* EXERCISE:
Pick out every line in the items below that contains the string "Estandar" and copy each of those lines in full, treating uppercase and lowercase letters as different.

* RECORD SET:
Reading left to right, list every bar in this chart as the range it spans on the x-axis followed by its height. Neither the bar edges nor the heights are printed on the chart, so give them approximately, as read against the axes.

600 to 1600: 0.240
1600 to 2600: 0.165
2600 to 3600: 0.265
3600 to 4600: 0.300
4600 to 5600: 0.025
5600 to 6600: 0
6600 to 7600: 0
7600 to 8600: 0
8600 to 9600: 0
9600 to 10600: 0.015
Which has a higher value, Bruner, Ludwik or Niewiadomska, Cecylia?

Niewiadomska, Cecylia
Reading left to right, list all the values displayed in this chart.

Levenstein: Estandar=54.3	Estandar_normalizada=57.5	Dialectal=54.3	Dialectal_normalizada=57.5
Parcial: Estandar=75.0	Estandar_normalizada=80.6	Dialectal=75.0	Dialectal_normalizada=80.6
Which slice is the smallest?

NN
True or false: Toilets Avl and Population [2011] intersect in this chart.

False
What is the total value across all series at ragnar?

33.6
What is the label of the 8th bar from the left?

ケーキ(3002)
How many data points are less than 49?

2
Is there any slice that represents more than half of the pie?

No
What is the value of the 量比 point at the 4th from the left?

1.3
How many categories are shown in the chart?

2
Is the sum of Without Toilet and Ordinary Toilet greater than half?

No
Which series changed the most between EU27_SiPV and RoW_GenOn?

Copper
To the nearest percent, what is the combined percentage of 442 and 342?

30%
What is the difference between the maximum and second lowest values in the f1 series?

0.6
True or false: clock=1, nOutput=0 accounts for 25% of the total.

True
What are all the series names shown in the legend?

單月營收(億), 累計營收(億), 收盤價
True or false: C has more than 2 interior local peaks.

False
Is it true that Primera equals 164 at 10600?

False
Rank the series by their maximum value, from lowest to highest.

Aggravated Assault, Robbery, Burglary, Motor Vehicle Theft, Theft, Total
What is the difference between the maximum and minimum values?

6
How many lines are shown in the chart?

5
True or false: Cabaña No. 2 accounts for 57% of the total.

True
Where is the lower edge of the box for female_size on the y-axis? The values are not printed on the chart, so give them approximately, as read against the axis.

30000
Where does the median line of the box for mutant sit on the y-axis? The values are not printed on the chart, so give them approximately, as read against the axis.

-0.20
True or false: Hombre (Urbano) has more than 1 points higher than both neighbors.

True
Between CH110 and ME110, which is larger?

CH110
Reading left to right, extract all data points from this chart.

* RESPONSE:
Levenstein: Estandar=54.3	Estandar_normalizada=57.5	Dialectal=54.3	Dialectal_normalizada=57.5
Parcial: Estandar=75.0	Estandar_normalizada=80.6	Dialectal=75.0	Dialectal_normalizada=80.6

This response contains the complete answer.